Soil–Atmosphere GHG Fluxes in Cacao Agroecosystems on São Tomé Island, Central Africa: Toward Climate-Smart Practices

This study evaluated soil–atmosphere greenhouse gas (GHG) fluxes—including carbon dioxide (CO 2 ), methane (CH 4 ), and nitrous oxide (N 2 O)—in cacao agroecosystems on São Tomé Island, Central Africa. The field campaign was conducted between April and May 2025, coinciding with the transition from the short rainy season to the onset of the dry period. The sampling design comprised two system types (biodiverse and conventional), two crop development stages (growing and productive), and two climatic zones (wet and dry).
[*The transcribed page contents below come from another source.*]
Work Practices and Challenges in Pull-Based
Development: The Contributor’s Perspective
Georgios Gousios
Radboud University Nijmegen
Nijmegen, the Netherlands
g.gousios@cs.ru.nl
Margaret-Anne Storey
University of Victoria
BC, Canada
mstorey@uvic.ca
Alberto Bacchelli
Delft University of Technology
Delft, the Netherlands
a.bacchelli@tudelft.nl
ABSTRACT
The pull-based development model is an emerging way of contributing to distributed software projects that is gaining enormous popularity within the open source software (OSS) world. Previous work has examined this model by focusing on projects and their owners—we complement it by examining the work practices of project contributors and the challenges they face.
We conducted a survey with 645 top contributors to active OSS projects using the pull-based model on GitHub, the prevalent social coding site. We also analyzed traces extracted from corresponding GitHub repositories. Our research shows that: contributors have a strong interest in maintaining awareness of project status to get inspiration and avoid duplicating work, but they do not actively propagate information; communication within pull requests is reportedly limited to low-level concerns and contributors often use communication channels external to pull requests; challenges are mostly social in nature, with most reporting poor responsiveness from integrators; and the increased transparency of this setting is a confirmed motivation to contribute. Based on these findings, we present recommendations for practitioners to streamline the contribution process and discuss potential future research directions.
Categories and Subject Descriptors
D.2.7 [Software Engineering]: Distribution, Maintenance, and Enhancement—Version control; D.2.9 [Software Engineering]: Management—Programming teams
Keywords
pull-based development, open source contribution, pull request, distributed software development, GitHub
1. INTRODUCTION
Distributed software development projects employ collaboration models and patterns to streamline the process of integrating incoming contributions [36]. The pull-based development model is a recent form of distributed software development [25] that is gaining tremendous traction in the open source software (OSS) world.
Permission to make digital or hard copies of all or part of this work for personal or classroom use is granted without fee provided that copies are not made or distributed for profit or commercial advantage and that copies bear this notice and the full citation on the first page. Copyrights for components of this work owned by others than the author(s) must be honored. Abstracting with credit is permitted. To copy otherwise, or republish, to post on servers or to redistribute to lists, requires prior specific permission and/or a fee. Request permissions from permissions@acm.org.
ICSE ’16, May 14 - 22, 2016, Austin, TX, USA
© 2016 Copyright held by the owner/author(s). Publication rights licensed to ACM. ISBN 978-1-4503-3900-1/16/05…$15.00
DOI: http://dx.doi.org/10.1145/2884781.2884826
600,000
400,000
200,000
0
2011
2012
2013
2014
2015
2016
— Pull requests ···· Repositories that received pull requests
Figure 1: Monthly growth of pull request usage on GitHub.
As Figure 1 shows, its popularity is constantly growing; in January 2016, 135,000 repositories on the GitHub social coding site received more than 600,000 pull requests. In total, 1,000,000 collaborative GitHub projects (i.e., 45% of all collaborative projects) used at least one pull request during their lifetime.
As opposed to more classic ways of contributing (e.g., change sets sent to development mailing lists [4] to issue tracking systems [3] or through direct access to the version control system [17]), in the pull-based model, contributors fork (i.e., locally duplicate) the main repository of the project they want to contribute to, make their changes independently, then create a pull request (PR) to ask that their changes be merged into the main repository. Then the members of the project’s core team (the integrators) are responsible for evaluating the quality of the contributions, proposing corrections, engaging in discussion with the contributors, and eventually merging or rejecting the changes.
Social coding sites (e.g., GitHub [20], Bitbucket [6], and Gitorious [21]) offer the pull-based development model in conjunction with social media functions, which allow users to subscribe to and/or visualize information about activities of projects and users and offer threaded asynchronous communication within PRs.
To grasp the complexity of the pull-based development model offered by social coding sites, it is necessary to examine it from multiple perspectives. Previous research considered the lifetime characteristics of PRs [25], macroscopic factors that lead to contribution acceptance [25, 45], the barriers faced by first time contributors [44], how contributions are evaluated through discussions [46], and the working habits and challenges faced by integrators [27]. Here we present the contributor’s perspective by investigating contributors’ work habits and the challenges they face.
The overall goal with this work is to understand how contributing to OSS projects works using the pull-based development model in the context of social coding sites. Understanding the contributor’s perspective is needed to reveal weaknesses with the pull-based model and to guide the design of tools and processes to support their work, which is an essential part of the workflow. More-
Gas fluxes were measured using the static chamber method and analyzed in relation to climatic, topographic, and edaphic variables. CO 2 fluxes were the dominant contributor to total emissions, accounting for approximately 97.4% of the global warming potential (GWP), while CH 4 and N 2 O together contributed less than 3%. The highest CO 2 emissions occurred in conventional systems during the growing stage in the wet zone (125.5 ± 11.41 mg C m −2 h −1 ). CH 4 generally acted as a sink, particularly in conventional systems in the dry zone (−12.58 ± 2.35 μg C m −2 h −1 ), although net emissions were detected in biodiverse systems in the wet zone (5.08 ± 1.50 μg C m −2 h −1 ). The highest N 2 O fluxes were observed in conventional growing systems (32.28 ± 5.76 μg N m −2 h −1 ). GHG dynamics were mainly regulated by climatic factors—such as air temperature, relative humidity, and precipitation—and by key edaphic properties, including soil pH, soil organic carbon, soil temperature, and clay content. Projected GWP values ranged from 9.05 ± 2.77 to 40.9 ± 6.23 Mg CO 2 -eq ha −1 year −1 , with the highest values recorded in conventional systems in the growing stage. Overall, our findings underscore the potential of biodiversity-based agroforestry as a climate-smart practice to mitigate net GHG emissions in tropical cacao landscapes.